## Work task A
In the passage on photo editing, replace "digital negative" with "raw file", then write out the text starting with "Actually I prefer" and going on through "the original scene.".
## Work task B
Condense the paragraph of the passage on photo editing that opens with "A lot has been written on the subject" into a shorter version that keeps its main facts.

## Text for analysis
┌──

It doesn’t happen as often any more but the word “Photoshop” used to elicit snickers and snide remarks about two headed dogs, alien encounters and sightings of bigfoot… all of which could be made up out of whole cloth as it were, using Photoshop. Computer Graphics, in general, is a field of art undergoing explosive growth, and we are all familiar with films like “The Curious Case of Benjamin Button”, depicting a man aging backwards (!) Fascinating. But, the question is often asked (echoing the old Memorex commercial…) “Is it real or is it Photoshop?”

A lot has been written on the subject and people have even made a moral issue out of it… Is it ‘morally acceptable’ to use photoshop to enhance a photograph? To summarize the emerging consensus most people agree that creativity is indispensable in Photo-art but inapropriate in Photojournalism. I wouldn’t want a police photographer to Photoshop my face on a ten most wanted poster… for art’s sake (!?) But I would most certainly appreciate a Landscape Photographer using photoshop to remove a power line, or aircraft contrail, from across an artistic view of a beautiful mountain bathed in sublime light.

So how far do we take this? How much removing and altering is OK to do? I can only answer that question for myself… As I am often asked… How much “Photoshopping” do I do with my images and what kind…

Actually I prefer the term “Digital Darkroom” to “Photoshop.” Just as in the old days nobody would consider a photograph ‘finished” unless it had been ‘developed’ in a darkroom, likewise my images are not finished in camera. The camera only gives me essentially what amounts to a ‘digital negative.’ Photoshop (the digital darkroom) then helps me ‘develop’ a photograph to match the mental image that was triggered in me when I first saw the original scene.

But, enough with words… Since this is a photo-blog, and a picture is worth a thousand words… I will share two… See below… A picture of a beach scene as it came out of the camera, followed by how it looks now, after I finished developing it in Photoshop. That is typical of how far I, personally, may take an image…

As Paul Harvey used to say… “And now you know…” etc.

└──

## Source material
┌──

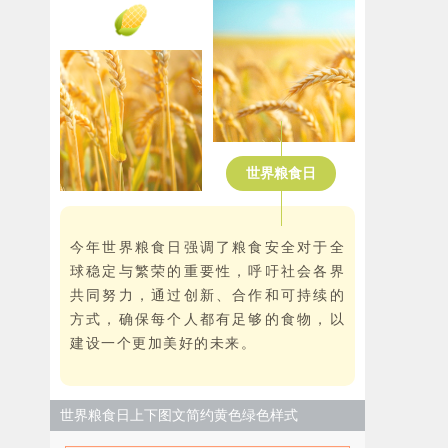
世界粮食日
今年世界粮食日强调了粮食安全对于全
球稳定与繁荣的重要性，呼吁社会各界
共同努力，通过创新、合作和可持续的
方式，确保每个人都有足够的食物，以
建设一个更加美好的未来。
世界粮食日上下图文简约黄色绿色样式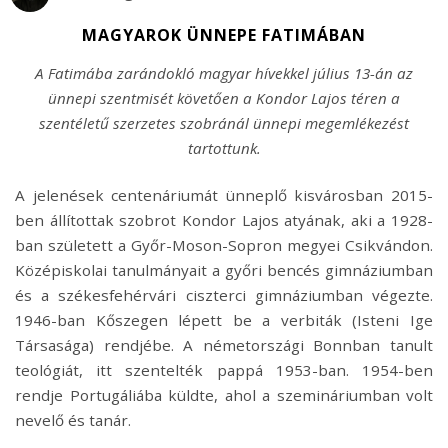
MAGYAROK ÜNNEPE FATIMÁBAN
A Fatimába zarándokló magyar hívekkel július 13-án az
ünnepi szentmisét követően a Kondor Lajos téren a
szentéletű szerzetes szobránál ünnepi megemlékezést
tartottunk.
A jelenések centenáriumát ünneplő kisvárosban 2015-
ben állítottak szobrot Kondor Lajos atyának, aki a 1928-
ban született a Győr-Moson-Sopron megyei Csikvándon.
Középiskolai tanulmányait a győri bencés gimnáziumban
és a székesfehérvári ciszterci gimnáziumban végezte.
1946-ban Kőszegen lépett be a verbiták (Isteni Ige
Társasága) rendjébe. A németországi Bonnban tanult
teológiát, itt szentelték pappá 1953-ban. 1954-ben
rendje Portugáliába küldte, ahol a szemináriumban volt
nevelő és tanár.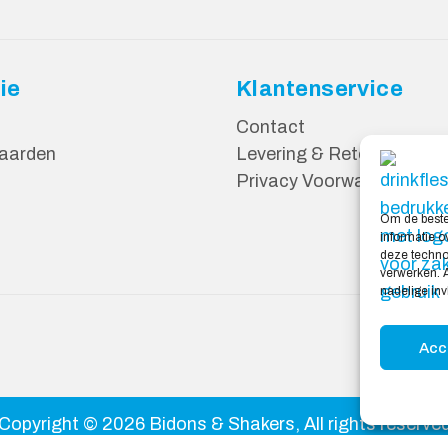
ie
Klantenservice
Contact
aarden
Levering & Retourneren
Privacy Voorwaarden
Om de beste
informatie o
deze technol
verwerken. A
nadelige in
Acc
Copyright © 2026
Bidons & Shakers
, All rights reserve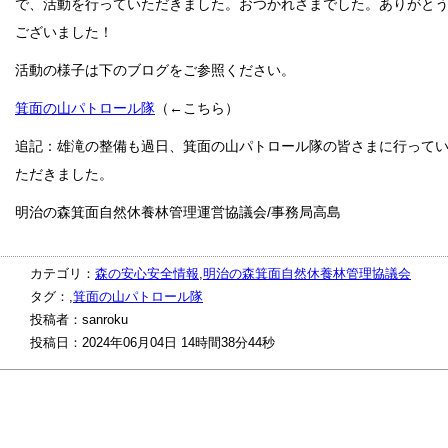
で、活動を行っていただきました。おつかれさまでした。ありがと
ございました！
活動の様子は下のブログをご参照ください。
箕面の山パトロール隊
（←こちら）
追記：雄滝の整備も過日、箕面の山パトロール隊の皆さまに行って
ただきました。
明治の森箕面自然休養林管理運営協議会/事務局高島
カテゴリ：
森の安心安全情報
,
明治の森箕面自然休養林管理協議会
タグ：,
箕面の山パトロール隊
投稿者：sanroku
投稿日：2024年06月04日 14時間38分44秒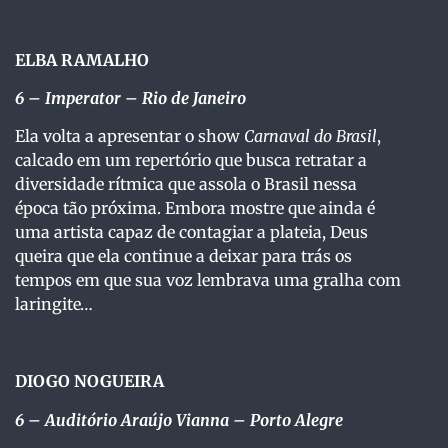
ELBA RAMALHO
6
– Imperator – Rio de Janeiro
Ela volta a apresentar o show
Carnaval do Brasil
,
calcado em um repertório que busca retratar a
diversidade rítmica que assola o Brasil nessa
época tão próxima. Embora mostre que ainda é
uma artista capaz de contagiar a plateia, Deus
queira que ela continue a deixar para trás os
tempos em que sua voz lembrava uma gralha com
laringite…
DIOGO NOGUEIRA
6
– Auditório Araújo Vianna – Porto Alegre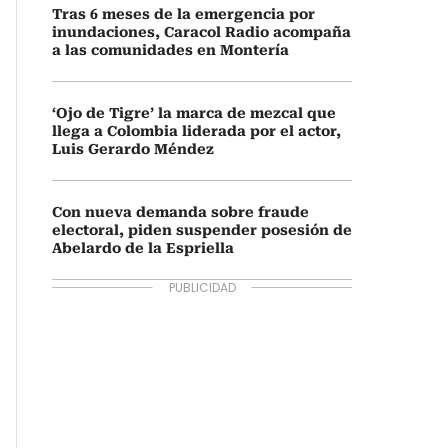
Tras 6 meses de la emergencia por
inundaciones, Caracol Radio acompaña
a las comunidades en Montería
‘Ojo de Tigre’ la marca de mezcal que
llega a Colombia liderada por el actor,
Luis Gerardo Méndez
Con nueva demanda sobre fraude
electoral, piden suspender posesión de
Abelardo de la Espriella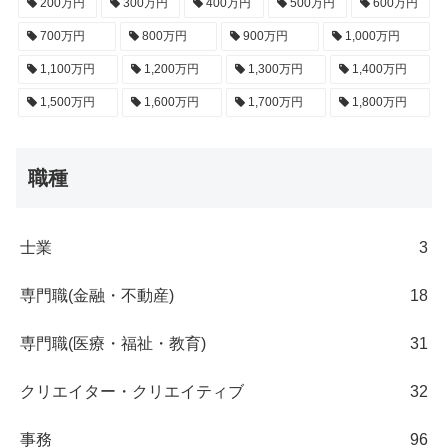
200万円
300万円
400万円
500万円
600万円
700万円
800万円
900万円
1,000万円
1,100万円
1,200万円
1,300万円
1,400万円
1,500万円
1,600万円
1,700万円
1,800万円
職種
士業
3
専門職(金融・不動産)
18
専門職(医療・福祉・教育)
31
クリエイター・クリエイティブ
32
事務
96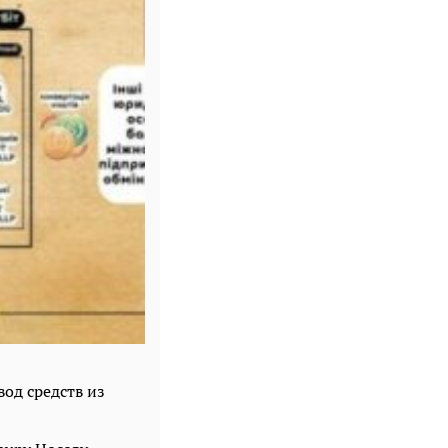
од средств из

└──

## Task response A
Actually I prefer the term “Digital Darkroom” to “Photoshop.” Just as in the old days nobody would consider a photograph ‘finished” unless it had been ‘developed’ in a darkroom, likewise my images are not finished in camera. The camera only gives me essentially what amounts to a ‘raw file.’ Photoshop (the digital darkroom) then helps me ‘develop’ a photograph to match the mental image that was triggered in me when I first saw the original scene.

## Task response B
Some people treat Photoshop use as a moral question. The emerging consensus is that creativity is indispensable in photo-art but inappropriate in photojournalism. A police photographer should not alter a face on a ten most wanted poster, but a landscape photographer may reasonably remove a power line or an aircraft contrail from an artistic mountain view.